June 21, 2025

General Studies Paper -3

Context: India raised concerns and proposed reforms at a mini-ministerial WTO meet in Paris (2025), attended by 25 member nations.

  • It aims to strengthen the multilateral trading system, revive WTO’s functioning, and protect the interests of developing economies.

India’s 3-Pronged Reform Agenda

  • Tackle Non-Tariff Barriers (NTBs): NTBs like sanitary and phytosanitary (SPS) measures, technical barriers to trade (TBT) & arbitrary standards are increasingly used to block exports from developing countries. India wants stricter oversight and transparency.
    • Example: Indian mangoes and basmati rice often face SPS-related rejections in EU and U.S. markets.
  • Curb Non-Market Economy Distortions: Address the impact of national economies with heavy state control—primarily China—that distort global trade through practices such as subsidies, dumping, and lack of transparency.
    • Example: India’s steel and solar industries have been impacted by cheap Chinese imports, prompting safeguard duties and anti-dumping cases.
  • Revive the Dispute Settlement System: WTO’s appellate body has been paralyzed since 2009 due to U.S. blockade of judge appointments. India calls for full restoration of a binding, impartial dispute resolution system.
    • Example: India’s disputes with the U.S. on steel tariffs and ICT product tariffs remain unresolved due to the appellate body deadlock.

Relevance of WTO in a Multipolar World

  • Dispute Resolution: Crucial for managing trade tensions among rising powers (India, China, US, EU).
  • Rule-Making: Essential to regulate new sectors (e-commerce, digital trade).
  • Level Playing Field: Protects interests of developing nations from dominance of richer countries.
  • Trade Facilitation: Helps standardize procedures for smoother global trade.

Need for Structural Change: Why Reform is Inevitable?

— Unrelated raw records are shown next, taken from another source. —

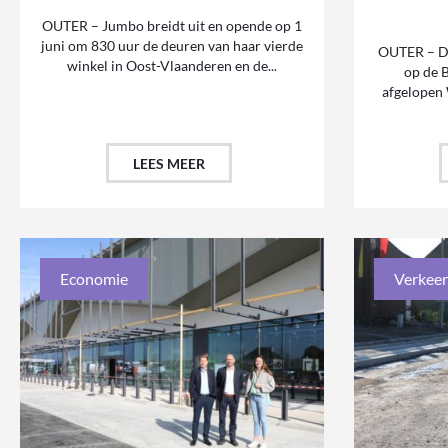
OUTER – Jumbo breidt uit en opende op 1
juni om 830 uur de deuren van haar vierde
OUTER – D
winkel in Oost-Vlaanderen en de...
op de 
afgelopen
LEES MEER
Economie
Verkeer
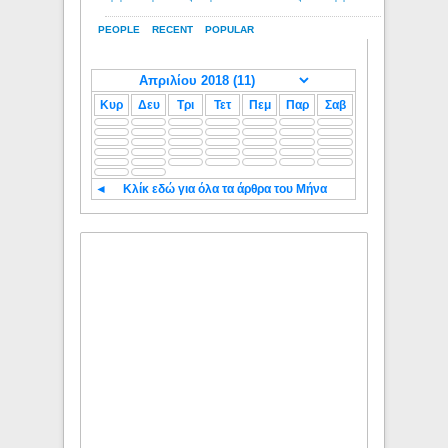
PEOPLE
RECENT
POPULAR
Κυρ
Δευ
Τρι
Τετ
Πεμ
Παρ
Σαβ
◄
Κλίκ εδώ για όλα τα άρθρα του Μήνα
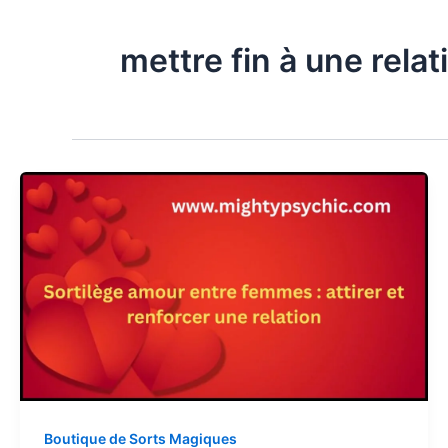
mettre fin à une relat
Boutique de Sorts Magiques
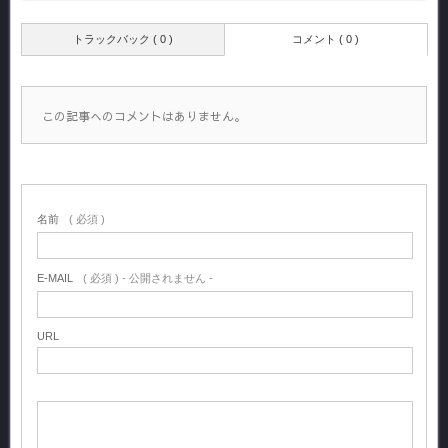
トラックバック ( 0 )
コメント ( 0 )
この記事へのコメントはありません。
名前
( 必須 )
E-MAIL
( 必須 ) - 公開されません -
URL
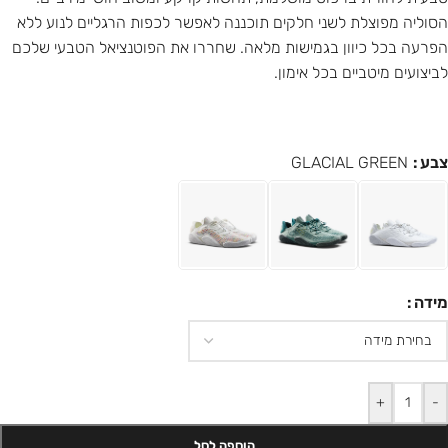
הסוליה מפוצלת לשני חלקים תוכננה לאפשר לכפות הרגליים לנוע ללא
הפרעה בכל כיוון בגמישות מלאה. שחררו את הפוטנציאל הטבעי שלכם
לביצועים מיטביים בכל אימון.
צבע
GLACIAL GREEN
מידה
+
-
הוספה לסל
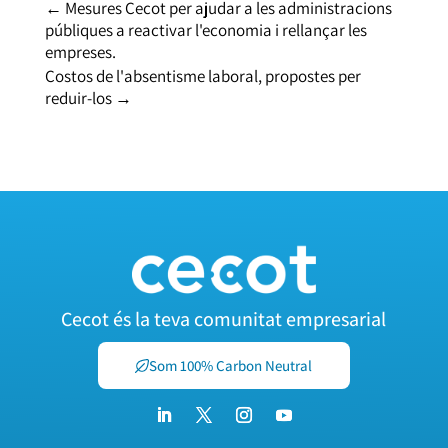
←
Mesures Cecot per ajudar a les administracions
públiques a reactivar l'economia i rellançar les
empreses.
Costos de l'absentisme laboral, propostes per
reduir-los
→
Cecot és la teva comunitat empresarial
Som 100% Carbon Neutral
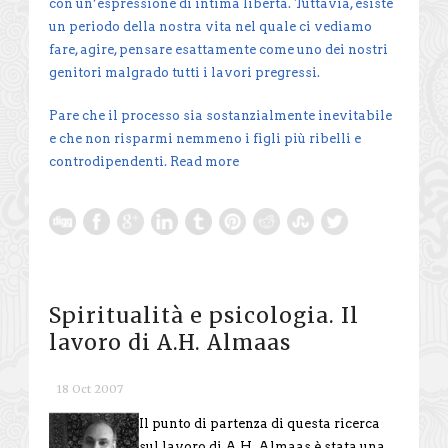
con un’espressione di intima libertà. Tuttavia, esiste
un periodo della nostra vita nel quale ci vediamo
fare, agire, pensare esattamente come uno dei nostri
genitori malgrado tutti i lavori pregressi.
Pare che il processo sia sostanzialmente inevitabile
e che non risparmi nemmeno i figli più ribelli e
controdipendenti.
Read more
Spiritualità e psicologia. Il
lavoro di A.H. Almaas
18 Oct 2007
Il punto di partenza di questa ricerca
sul lavoro di A.H. Almaas è stata una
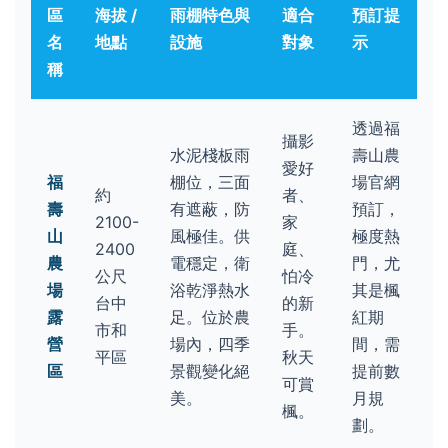
區
海拔 /
雨棚特色與
適合
預訂提
名
地點
設施
對象
示
稱
透過福
攝影
水泥棧板雨
壽山農
愛好
福
棚位，三面
場官網
約
者、
壽
有遮蔽，防
預訂，
2100-
家
山
風極佳。供
極度熱
2400
庭、
農
電穩定，衛
門，尤
公尺
怕冷
場
浴乾淨熱水
其是楓
台中
的新
露
足。位於農
紅期
市和
手。
營
場內，四季
間，需
平區
秋天
區
景觀變化絕
提前數
可賞
美。
月規
楓。
劃。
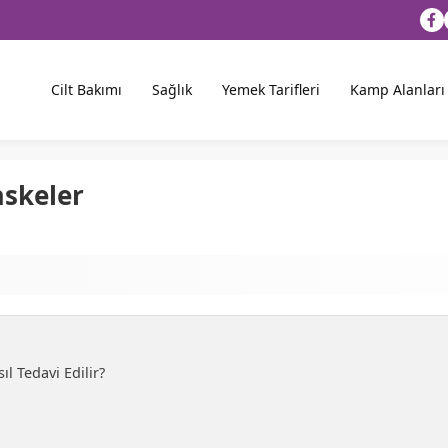
Cilt Bakımı
Sağlık
Yemek Tarifleri
Kamp Alanları
askeler
ıl Tedavi Edilir?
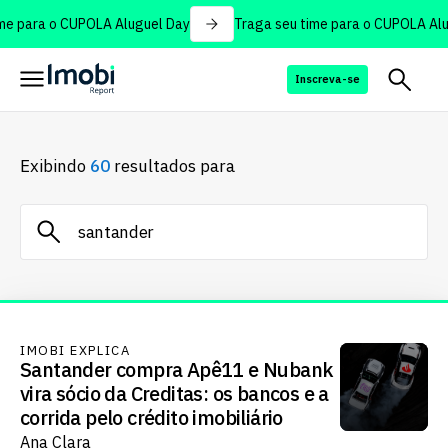
e para o CUPOLA Aluguel Day
Traga seu time para o CUPOLA Alug
Inscreva-se
Exibindo
60
resultados para
IMOBI EXPLICA
Santander compra Apê11 e Nubank
vira sócio da Creditas: os bancos e a
corrida pelo crédito imobiliário
Ana Clara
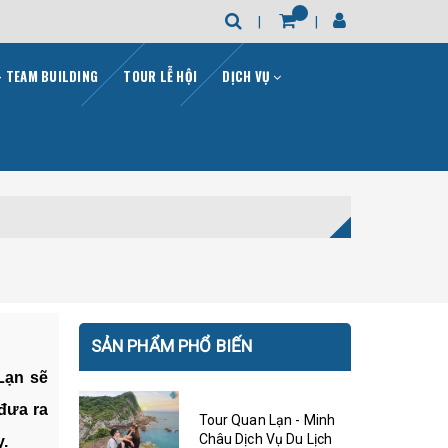
- TEAM BUILDING
TOUR LỄ HỘI
DỊCH VỤ
SẢN PHẨM PHỔ BIẾN
Lạn sẽ
đưa ra
Tour Quan Lạn - Minh
Châu Dịch Vụ Du Lịch
y.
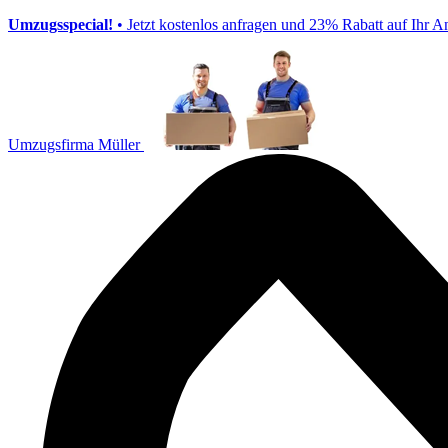
Umzugsspecial!
• Jetzt kostenlos anfragen und 23% Rabatt auf Ihr A
Umzugsfirma Müller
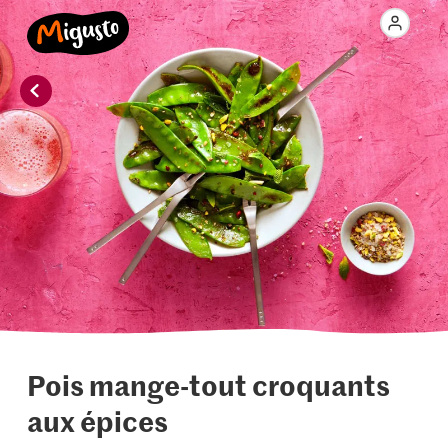
Pois mange-tout croquants
aux épices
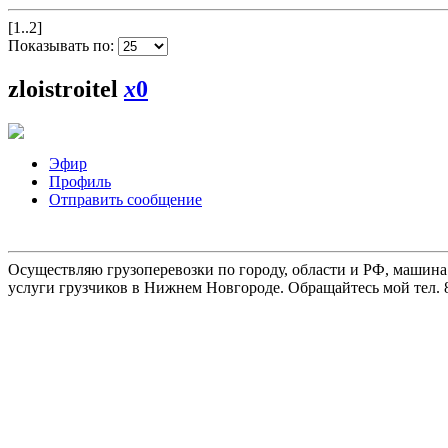
[1..2]
Показывать по:
zloistroitel
x
0
Эфир
Профиль
Отправить сообщение
Осуществляю грузоперевозки по городу, области и РФ, машина
услуги грузчиков в Нижнем Новгороде. Обращайтесь мой тел. 8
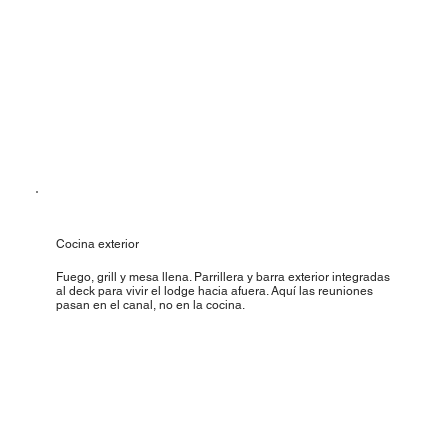
Cocina exterior
Fuego, grill y mesa llena. Parrillera y barra exterior integradas
al deck para vivir el lodge hacia afuera. Aquí las reuniones
pasan en el canal, no en la cocina.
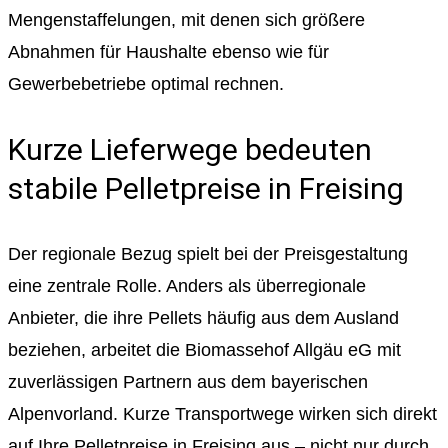
Mengenstaffelungen, mit denen sich größere
Abnahmen für Haushalte ebenso wie für
Gewerbebetriebe optimal rechnen.
Kurze Lieferwege bedeuten
stabile Pelletpreise in Freising
Der regionale Bezug spielt bei der Preisgestaltung
eine zentrale Rolle. Anders als überregionale
Anbieter, die ihre Pellets häufig aus dem Ausland
beziehen, arbeitet die Biomassehof Allgäu eG mit
zuverlässigen Partnern aus dem bayerischen
Alpenvorland. Kurze Transportwege wirken sich direkt
auf Ihre Pelletpreise in Freising aus – nicht nur durch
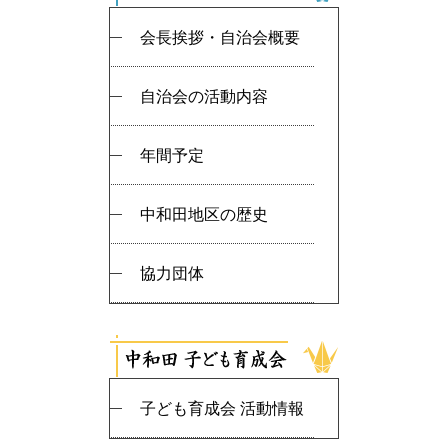
会長挨拶・自治会概要
自治会の活動内容
年間予定
中和田地区の歴史
協力団体
子ども育成会 活動情報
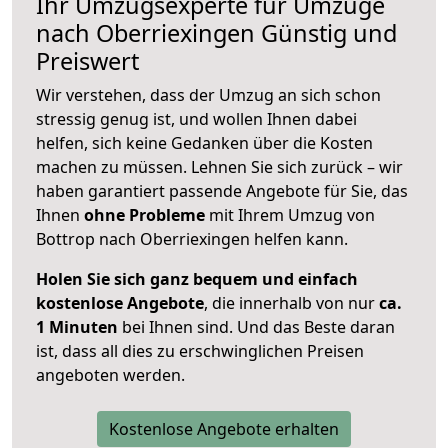
Ihr Umzugsexperte für Umzüge
nach
Oberriexingen
Günstig und
Preiswert
Wir verstehen, dass der Umzug an sich schon
stressig genug ist, und wollen Ihnen dabei
helfen, sich keine Gedanken über die Kosten
machen zu müssen. Lehnen Sie sich zurück – wir
haben garantiert passende Angebote für Sie, das
Ihnen
ohne Probleme
mit Ihrem Umzug von
Bottrop nach Oberriexingen helfen kann.
Holen Sie sich ganz bequem und einfach
kostenlose Angebote
, die innerhalb von nur
ca.
1 Minuten
bei Ihnen sind. Und das Beste daran
ist, dass all dies zu erschwinglichen Preisen
angeboten werden.
Kostenlose Angebote erhalten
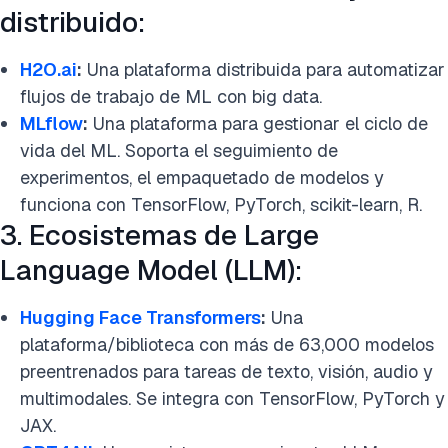
distribuido:
H2O.ai
:
Una plataforma distribuida para automatizar
flujos de trabajo de ML con big data.
MLflow
:
Una plataforma para gestionar el ciclo de
vida del ML. Soporta el seguimiento de
experimentos, el empaquetado de modelos y
funciona con TensorFlow, PyTorch, scikit-learn, R.
3. Ecosistemas de Large
Language Model (LLM):
Hugging Face Transformers
:
Una
plataforma/biblioteca con más de 63,000 modelos
preentrenados para tareas de texto, visión, audio y
multimodales. Se integra con TensorFlow, PyTorch y
JAX.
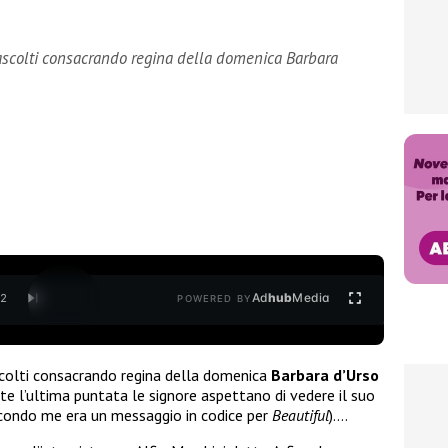
 ascolti consacrando regina della domenica Barbara
Ad
hub
Media
/
2
POWERED BY
scolti consacrando regina della domenica
Barbara d’Urso
te l’ultima puntata le signore aspettano di vedere il suo
econdo me era un messaggio in codice per
Beautiful
)….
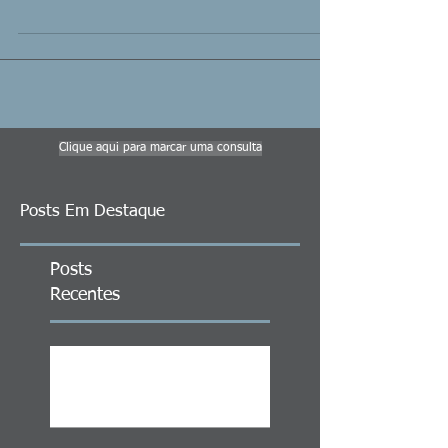
Clique aqui para marcar uma consulta
Posts Em Destaque
Posts
Recentes
ITCMD em Ativos no Exterior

  • Rising protectionism, trade wars (U.S.-China) bypassing WTO norms.
  • Initiatives like Investment Facilitation for Development (IFD) are backed by 128 countries, but lack consensus. India fears fragmentation and dilution of multilateralism.
  • Permanent solution for public foodgrain stockholding still pending since Bali 2013.

Conclusion

  • India’s reform agenda signals a pragmatic yet principled approach—preserving the WTO’s developmental character, resisting coercive plurilateralism, and modernizing core functions.